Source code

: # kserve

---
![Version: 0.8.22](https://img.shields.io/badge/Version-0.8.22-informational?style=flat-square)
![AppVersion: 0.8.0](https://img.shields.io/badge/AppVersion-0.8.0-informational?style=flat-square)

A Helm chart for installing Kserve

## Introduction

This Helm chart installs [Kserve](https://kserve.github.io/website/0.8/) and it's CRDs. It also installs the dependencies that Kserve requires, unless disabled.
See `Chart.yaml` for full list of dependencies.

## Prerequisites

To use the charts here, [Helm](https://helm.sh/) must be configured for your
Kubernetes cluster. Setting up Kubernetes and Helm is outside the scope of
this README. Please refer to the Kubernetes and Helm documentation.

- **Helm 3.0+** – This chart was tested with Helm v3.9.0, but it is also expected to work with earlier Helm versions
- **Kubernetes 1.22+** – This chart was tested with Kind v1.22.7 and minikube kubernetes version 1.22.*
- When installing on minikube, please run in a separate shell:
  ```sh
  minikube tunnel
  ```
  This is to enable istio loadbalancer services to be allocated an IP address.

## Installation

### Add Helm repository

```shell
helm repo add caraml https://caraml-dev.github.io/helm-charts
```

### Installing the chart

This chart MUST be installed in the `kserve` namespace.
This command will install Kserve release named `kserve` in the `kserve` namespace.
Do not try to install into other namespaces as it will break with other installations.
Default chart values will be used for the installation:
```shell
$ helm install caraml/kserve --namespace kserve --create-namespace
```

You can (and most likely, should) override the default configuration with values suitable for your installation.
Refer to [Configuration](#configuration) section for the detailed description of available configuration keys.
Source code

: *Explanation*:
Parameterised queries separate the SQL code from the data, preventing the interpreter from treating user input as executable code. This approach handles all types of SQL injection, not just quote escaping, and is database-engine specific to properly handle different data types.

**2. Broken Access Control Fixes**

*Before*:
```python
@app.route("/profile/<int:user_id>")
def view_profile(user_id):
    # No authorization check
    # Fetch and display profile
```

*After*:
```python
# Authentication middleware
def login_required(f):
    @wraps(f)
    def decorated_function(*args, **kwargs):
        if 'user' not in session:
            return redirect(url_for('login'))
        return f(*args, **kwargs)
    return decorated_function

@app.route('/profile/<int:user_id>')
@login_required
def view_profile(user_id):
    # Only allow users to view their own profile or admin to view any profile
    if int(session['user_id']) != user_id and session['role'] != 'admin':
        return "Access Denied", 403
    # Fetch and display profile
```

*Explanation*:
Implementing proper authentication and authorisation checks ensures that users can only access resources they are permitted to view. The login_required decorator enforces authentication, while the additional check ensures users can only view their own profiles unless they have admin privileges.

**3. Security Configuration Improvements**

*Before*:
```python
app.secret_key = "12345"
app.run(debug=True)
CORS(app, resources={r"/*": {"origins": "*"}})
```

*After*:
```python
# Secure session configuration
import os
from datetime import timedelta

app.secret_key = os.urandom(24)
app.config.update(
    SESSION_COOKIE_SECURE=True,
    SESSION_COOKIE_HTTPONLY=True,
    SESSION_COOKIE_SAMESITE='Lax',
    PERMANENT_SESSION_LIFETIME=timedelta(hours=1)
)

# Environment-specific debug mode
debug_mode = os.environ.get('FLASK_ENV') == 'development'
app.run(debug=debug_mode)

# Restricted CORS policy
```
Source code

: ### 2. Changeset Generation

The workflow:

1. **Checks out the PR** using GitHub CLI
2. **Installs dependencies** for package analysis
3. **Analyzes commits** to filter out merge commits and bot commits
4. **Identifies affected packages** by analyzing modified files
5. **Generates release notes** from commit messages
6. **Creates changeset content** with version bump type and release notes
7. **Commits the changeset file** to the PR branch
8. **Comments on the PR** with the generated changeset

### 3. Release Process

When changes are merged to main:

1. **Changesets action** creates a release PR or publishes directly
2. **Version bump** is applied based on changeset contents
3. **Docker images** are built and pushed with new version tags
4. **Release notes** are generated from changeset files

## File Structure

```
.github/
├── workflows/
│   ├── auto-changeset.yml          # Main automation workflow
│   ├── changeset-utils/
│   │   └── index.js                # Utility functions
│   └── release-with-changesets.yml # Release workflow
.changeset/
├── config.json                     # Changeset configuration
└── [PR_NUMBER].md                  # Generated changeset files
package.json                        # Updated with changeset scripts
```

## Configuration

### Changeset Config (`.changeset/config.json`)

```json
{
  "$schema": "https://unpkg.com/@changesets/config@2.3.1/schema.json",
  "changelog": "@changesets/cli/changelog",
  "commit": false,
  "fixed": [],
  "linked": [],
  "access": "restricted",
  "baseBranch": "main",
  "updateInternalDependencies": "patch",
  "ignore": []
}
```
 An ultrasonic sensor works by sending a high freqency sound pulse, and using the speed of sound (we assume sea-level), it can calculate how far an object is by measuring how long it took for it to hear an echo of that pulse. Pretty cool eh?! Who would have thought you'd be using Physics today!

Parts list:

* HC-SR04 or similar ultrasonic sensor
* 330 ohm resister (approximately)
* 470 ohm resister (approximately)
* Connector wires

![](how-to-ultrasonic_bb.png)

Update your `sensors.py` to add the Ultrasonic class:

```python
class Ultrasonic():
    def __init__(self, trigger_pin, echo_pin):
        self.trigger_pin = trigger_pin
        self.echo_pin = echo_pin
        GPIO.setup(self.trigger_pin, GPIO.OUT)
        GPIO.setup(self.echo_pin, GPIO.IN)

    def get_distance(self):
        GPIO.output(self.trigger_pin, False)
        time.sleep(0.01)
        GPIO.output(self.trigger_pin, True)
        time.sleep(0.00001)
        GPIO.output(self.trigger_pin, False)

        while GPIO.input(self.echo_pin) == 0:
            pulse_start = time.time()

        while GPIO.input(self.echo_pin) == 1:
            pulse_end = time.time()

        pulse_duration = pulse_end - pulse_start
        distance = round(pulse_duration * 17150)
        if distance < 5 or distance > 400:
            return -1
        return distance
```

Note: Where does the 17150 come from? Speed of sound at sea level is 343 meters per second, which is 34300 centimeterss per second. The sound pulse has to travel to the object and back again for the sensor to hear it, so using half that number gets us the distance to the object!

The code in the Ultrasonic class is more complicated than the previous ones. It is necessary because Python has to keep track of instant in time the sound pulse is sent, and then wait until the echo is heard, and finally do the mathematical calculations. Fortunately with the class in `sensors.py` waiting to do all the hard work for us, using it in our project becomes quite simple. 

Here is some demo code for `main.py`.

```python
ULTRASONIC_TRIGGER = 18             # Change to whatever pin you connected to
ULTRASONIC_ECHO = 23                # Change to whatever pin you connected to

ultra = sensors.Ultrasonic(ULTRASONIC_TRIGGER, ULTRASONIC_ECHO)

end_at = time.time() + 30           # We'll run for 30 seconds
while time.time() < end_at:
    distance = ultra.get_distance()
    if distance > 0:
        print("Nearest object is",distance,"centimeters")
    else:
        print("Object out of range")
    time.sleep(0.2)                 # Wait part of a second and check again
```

:: WORK TO BE COMPLETED ::
Above are the entries; repeat their lines exactly, from the first through the one that contains "## Introduction".

:: EXERCISE RESULT ::
Source code

: # kserve

---
![Version: 0.8.22](https://img.shields.io/badge/Version-0.8.22-informational?style=flat-square)
![AppVersion: 0.8.0](https://img.shields.io/badge/AppVersion-0.8.0-informational?style=flat-square)

A Helm chart for installing Kserve

## Introduction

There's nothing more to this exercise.